The rhinoceros belongs to an order of mammals called the odd-toed ungulates which also includes horses and tapirs. They are found in Africa and Asia. Until recently, evidence indicated that throughout their evolutionary history, retroviruses such as murine leukemia virus had not colonized their genomes, unlike most other mammalian orders. The process of colonization is called retroviral endemism and has resulted in most mammalian genomes being composed of up to ten percent of retroviral-like sequences. An analysis of the genomes of modern and extinct rhinos headed by the German Leibniz Institute for Animal and Wildlife Research (Leibniz-IZW) has now found that African rhinos contain dozens of retroviruses in their genomes that are absent from the genomes of Asian rhino species, such as the Sumatran and Javan rhinos, and that rhinos The African black rhinoceros has two associated groups, one missing from the white rhinoceros. The confinement of gammaric retroviruses to African rhinos and the close relationship between the viruses and rodent viruses, particularly those in African rodents, suggests that the African rhinoceros was infected by an exogenous viral species and its genomes are colonized in Africa. The work has been published in the scientific journal Virology Journal.
Retroviruses, such as the adjuvant causative agent, HIV-1, are unique among viruses in that they have to integrate into the host’s DNA as part of their replication cycle. If this occurs in the germline in sperm or egg cells, it can become part of the host’s genome inherited by the next generation and then be present in every cell of the offspring’s body. This evolutionary process has occurred so often that, on average, up to 10 percent of the mammalian genome is made up of retroviruses or their remnants. A previous study of available genomes from horses and their relatives indicated that they, along with rhinos and tapirs, had not been invaded by retroviruses, a group of viruses related to mouse and avian viruses that have successfully colonized most mammalian genomes.

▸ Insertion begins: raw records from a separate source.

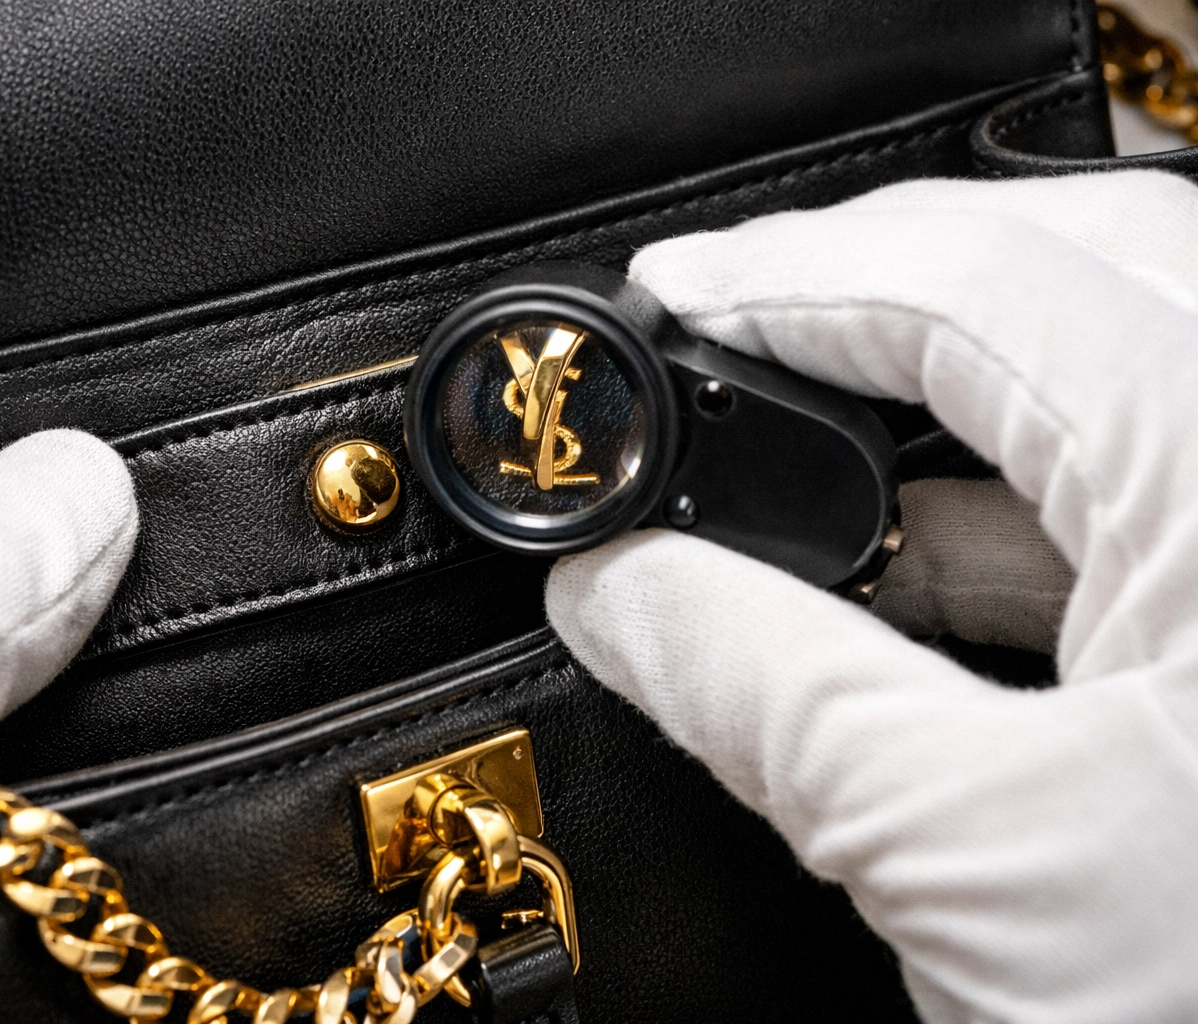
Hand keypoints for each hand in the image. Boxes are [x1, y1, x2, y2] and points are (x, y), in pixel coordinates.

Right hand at [547, 171, 1197, 1021]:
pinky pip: (1152, 501)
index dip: (800, 274)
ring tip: (792, 463)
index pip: (997, 291)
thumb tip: (620, 590)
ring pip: (1124, 383)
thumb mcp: (983, 872)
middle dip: (885, 288)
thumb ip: (773, 698)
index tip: (675, 294)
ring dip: (942, 411)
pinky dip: (1012, 513)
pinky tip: (916, 571)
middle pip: (1089, 272)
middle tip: (738, 318)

“We had data from several species of rhinos where we kept finding large fragments of gamaritroviruses,” says Dr. Kyriakos Tsangaras, lead author of this research. “When we used a lot of the newer and more complete reference genomes from modern and extinct rhinos, we found that the African rhinoceros Only he is the colonizer.” Stady.

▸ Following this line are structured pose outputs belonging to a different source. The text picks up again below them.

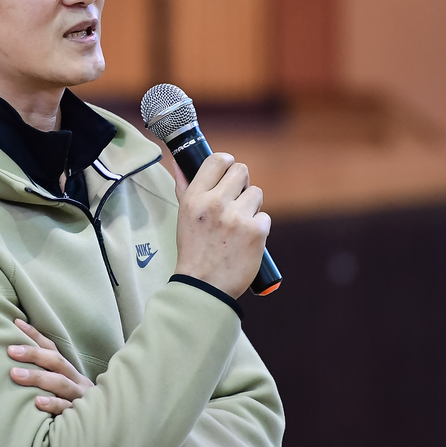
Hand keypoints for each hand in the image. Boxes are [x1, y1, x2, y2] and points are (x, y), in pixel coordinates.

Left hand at [7, 318, 92, 415]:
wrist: (104, 429)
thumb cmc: (74, 408)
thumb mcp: (63, 390)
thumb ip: (46, 376)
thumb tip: (17, 359)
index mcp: (70, 373)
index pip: (52, 349)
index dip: (35, 335)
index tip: (16, 323)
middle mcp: (76, 381)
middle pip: (56, 362)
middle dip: (33, 354)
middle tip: (10, 350)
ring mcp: (79, 398)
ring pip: (60, 383)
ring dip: (37, 377)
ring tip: (15, 374)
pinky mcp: (79, 417)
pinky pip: (66, 409)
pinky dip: (53, 404)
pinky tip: (38, 402)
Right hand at [172, 153, 270, 299]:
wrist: (204, 286)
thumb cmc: (193, 250)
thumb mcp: (183, 216)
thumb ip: (184, 186)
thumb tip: (180, 162)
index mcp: (195, 198)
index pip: (217, 160)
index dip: (226, 162)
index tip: (228, 171)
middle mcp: (215, 203)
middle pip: (241, 171)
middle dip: (242, 183)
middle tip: (236, 199)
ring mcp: (237, 217)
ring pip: (256, 193)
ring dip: (251, 206)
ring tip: (239, 224)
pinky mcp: (256, 231)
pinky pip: (265, 217)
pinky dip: (257, 228)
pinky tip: (245, 240)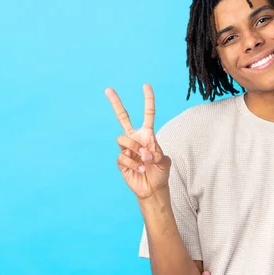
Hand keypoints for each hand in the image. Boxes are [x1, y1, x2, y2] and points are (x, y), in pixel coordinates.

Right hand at [105, 84, 171, 199]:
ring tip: (144, 159)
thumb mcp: (165, 163)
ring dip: (134, 148)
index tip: (146, 86)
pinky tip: (141, 169)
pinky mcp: (121, 161)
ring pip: (122, 139)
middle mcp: (135, 139)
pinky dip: (133, 164)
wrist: (153, 188)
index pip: (148, 114)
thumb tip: (144, 153)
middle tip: (108, 89)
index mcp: (147, 135)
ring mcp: (127, 149)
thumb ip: (157, 156)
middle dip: (116, 103)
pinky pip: (122, 157)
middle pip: (123, 117)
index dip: (148, 100)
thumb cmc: (160, 173)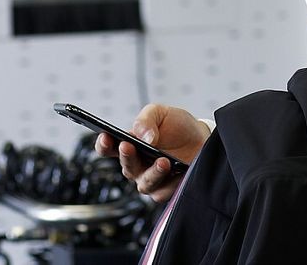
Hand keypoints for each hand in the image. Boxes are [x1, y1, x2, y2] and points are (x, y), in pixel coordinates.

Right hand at [94, 104, 210, 201]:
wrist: (202, 138)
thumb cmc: (177, 126)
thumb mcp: (160, 113)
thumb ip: (146, 121)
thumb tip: (144, 137)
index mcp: (129, 145)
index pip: (108, 148)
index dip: (103, 144)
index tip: (106, 137)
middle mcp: (136, 165)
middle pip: (126, 166)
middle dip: (127, 157)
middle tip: (129, 146)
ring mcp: (150, 180)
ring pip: (145, 183)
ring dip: (153, 173)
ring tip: (163, 161)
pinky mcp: (166, 190)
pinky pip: (163, 192)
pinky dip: (171, 182)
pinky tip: (180, 173)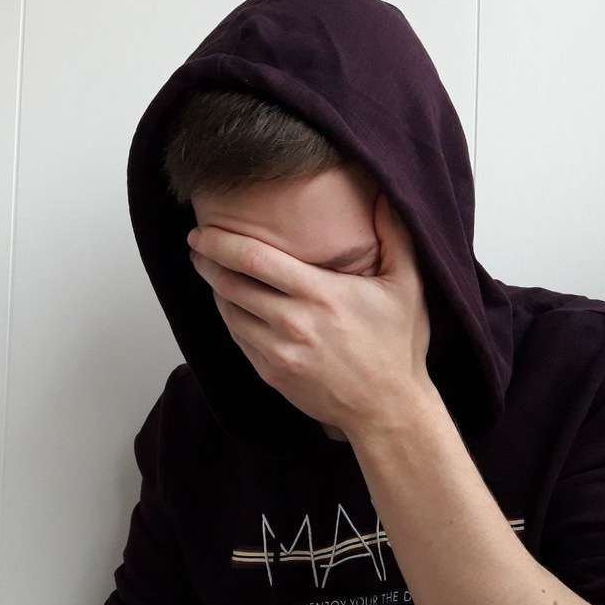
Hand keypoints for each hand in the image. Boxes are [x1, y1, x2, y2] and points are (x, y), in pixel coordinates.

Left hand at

The scientific team, together with colleagues from Australia and Germany, found that two different virus populations colonized African rhinos. One of them had only colonized black rhinos (Diceros bicornis(not a white rhino)Ceratotherum is a toxin) and was evolutionarily smaller than the one shared by both. Because both populations are restricted to African rhinos, the study suggests that the African rhino subspecies has been infected and its genomes are colonized in Africa, which is why gamearitroviruses have not been found in Asian rhinos and other rhino relatives.
“Ultimately this is due to a lack of high-quality wildlife reference sequences,” says Professor Alex Greenwood, Head of Wildlife Diseases at Leibniz-IZW. “While things have improved a lot since the first human genome was sequenced, you miss things like viral history when databases lack a lot of species or high-quality reference genomes from many species. It’s really another example of why we need more genome sequences.” reference from wildlife because we don’t know what else we’re missing and any conclusions to draw about the presence and absence of sequences that might turn out to be a result of a lack of information.”